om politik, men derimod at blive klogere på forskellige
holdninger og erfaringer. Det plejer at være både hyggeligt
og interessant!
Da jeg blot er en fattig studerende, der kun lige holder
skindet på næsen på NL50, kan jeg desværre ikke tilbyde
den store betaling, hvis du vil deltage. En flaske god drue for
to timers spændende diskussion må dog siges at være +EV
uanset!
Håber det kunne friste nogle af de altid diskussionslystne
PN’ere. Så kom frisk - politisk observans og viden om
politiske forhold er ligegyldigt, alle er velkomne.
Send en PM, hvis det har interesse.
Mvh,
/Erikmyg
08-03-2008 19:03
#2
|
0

**What you will do**
Wherever the word "hvis" appears in the entries above, copy that whole line.

**Output**
den store betaling, hvis du vil deltage. En flaske god drue for
Send en PM, hvis det har interesse.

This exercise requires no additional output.